(Saved entries)
* * * *

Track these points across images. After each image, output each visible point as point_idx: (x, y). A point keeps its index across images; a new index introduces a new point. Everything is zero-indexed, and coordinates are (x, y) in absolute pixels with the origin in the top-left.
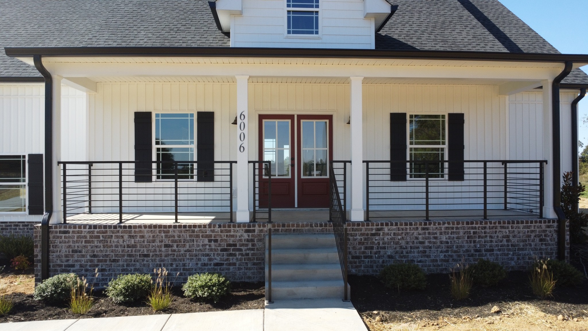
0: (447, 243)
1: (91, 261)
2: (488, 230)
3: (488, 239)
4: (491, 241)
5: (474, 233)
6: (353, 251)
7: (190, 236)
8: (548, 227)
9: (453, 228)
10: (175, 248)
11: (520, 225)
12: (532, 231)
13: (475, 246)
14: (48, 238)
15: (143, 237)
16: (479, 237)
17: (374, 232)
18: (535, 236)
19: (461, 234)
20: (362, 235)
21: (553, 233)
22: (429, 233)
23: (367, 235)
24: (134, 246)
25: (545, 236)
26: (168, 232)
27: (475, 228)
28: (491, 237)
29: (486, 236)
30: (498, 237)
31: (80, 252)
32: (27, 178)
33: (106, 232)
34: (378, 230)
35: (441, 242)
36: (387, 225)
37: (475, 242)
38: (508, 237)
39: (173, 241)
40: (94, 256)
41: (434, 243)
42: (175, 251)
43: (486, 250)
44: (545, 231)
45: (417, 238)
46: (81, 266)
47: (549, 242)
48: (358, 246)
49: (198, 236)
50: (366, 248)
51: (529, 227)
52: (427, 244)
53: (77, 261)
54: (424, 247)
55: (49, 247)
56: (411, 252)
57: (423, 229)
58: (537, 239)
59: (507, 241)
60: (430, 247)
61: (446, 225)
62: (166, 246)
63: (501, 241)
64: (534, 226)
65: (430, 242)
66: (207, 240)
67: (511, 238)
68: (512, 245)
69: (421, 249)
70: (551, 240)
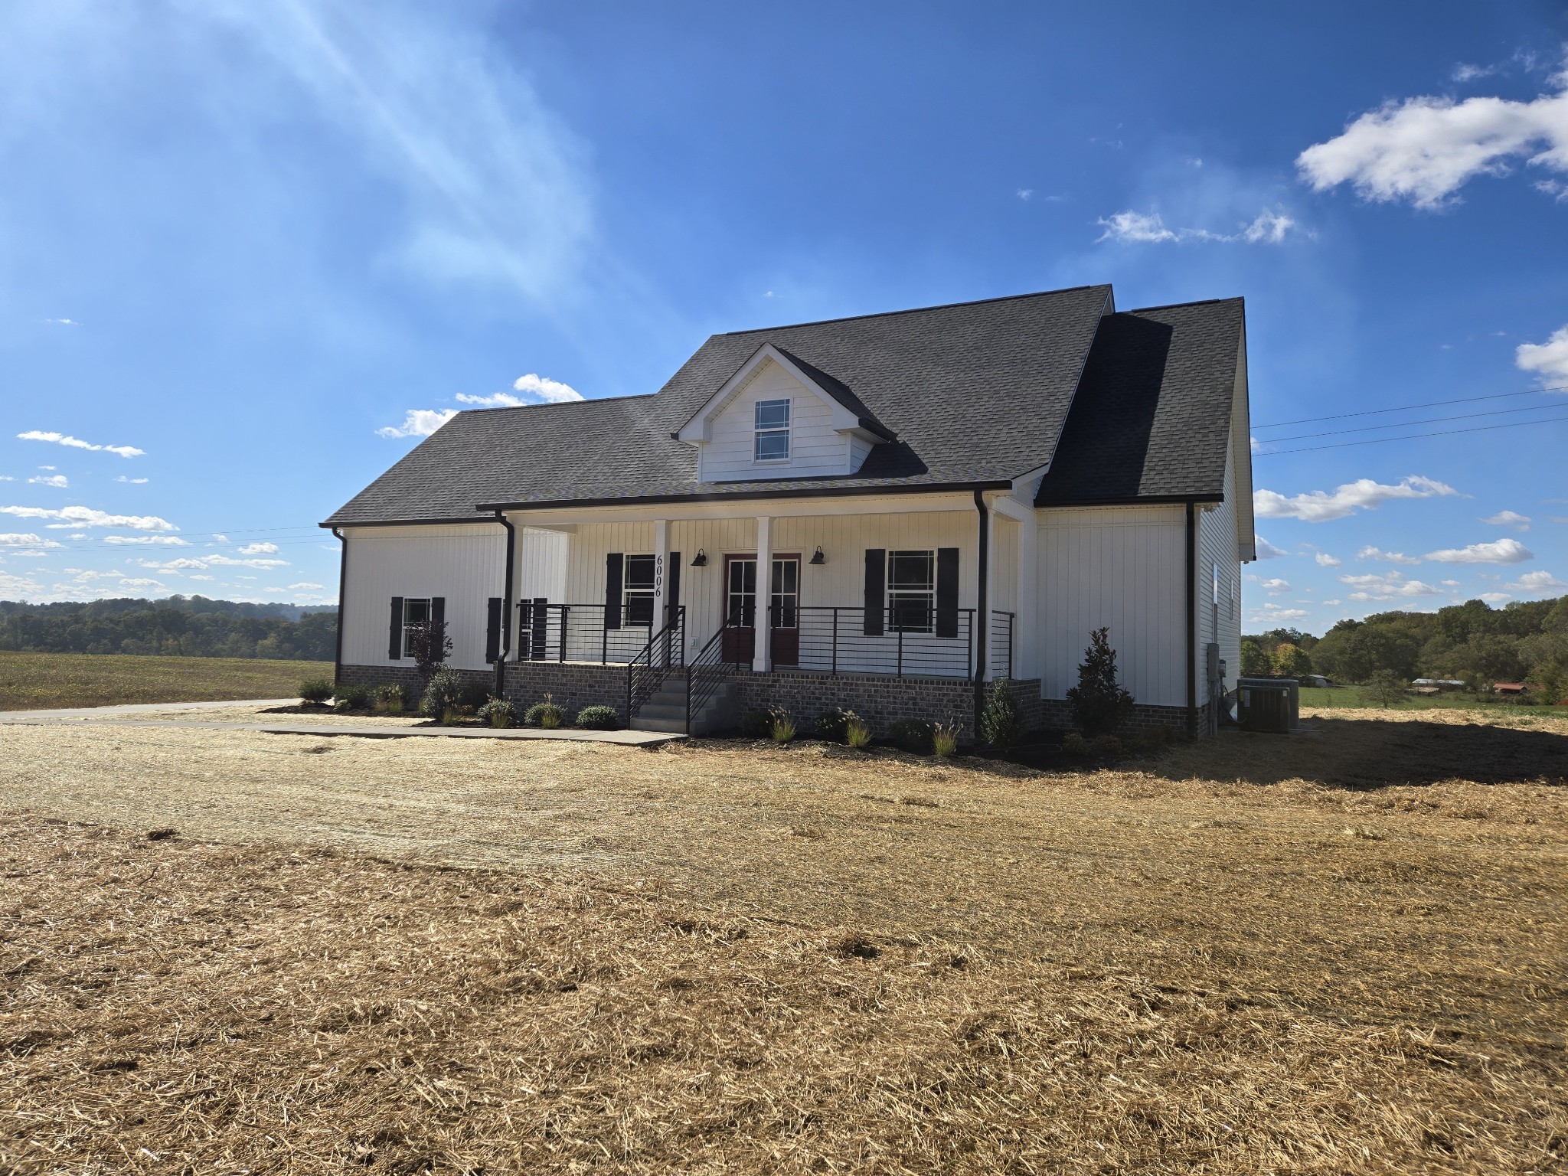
0: (846, 700)
1: (533, 696)
2: (891, 690)
3: (891, 700)
4: (895, 703)
5: (875, 691)
6: (749, 703)
7: (610, 677)
8: (965, 690)
9: (852, 684)
10: (597, 688)
11: (929, 686)
12: (944, 695)
13: (876, 707)
14: (503, 673)
15: (572, 676)
16: (881, 697)
17: (770, 683)
18: (948, 701)
19: (861, 691)
20: (759, 685)
21: (971, 698)
22: (826, 688)
23: (764, 686)
24: (565, 685)
25: (961, 701)
26: (592, 672)
27: (877, 686)
28: (895, 698)
29: (889, 697)
30: (902, 698)
31: (526, 687)
33: (545, 670)
34: (774, 681)
35: (839, 700)
36: (783, 676)
37: (876, 702)
38: (914, 699)
39: (596, 682)
40: (536, 692)
41: (832, 700)
42: (596, 691)
43: (889, 713)
44: (961, 696)
45: (813, 693)
46: (525, 700)
47: (966, 709)
48: (755, 698)
49: (615, 678)
50: (762, 700)
51: (940, 689)
52: (824, 700)
53: (522, 696)
54: (821, 704)
55: (503, 681)
56: (806, 708)
57: (820, 683)
58: (951, 705)
59: (914, 704)
60: (827, 705)
61: (844, 681)
62: (590, 686)
63: (907, 704)
64: (947, 688)
65: (826, 699)
66: (622, 682)
67: (918, 701)
68: (920, 710)
69: (818, 706)
70: (968, 706)
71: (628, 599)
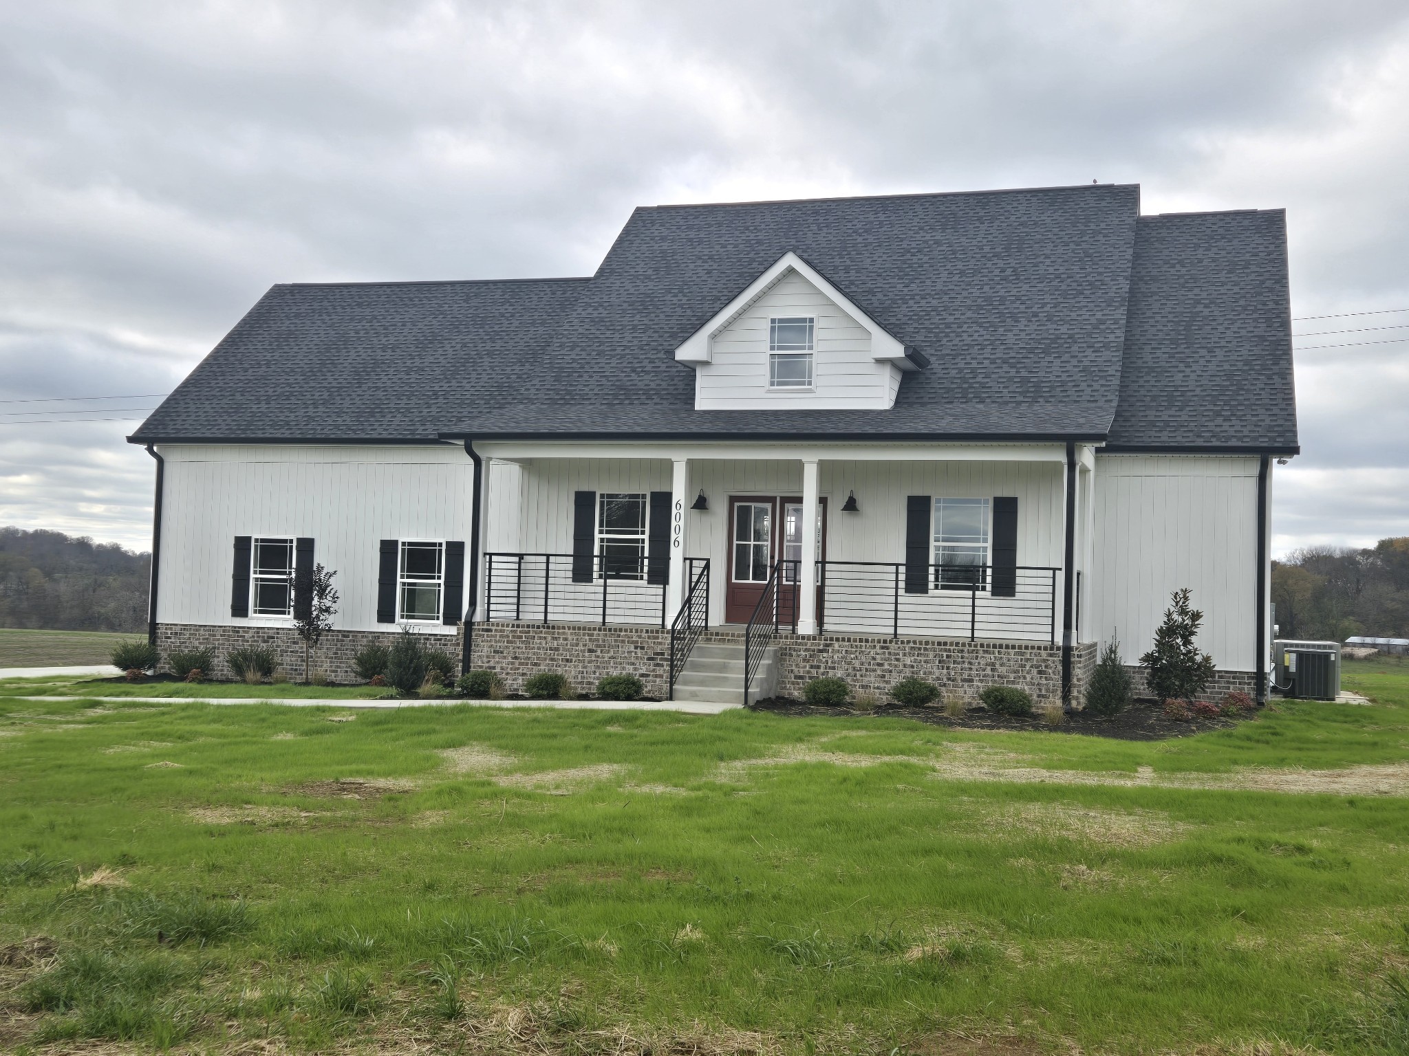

* * * *

__Problem__. Could you return exactly the stretch of the data above that starts at the line with "51: (529, 227)" and ends at the line with "69: (421, 249)", both lines included?

__Solution for this exercise__.
51: (529, 227)
52: (427, 244)
53: (77, 261)
54: (424, 247)
55: (49, 247)
56: (411, 252)
57: (423, 229)
58: (537, 239)
59: (507, 241)
60: (430, 247)
61: (446, 225)
62: (166, 246)
63: (501, 241)
64: (534, 226)
65: (430, 242)
66: (207, 240)
67: (511, 238)
68: (512, 245)
69: (421, 249)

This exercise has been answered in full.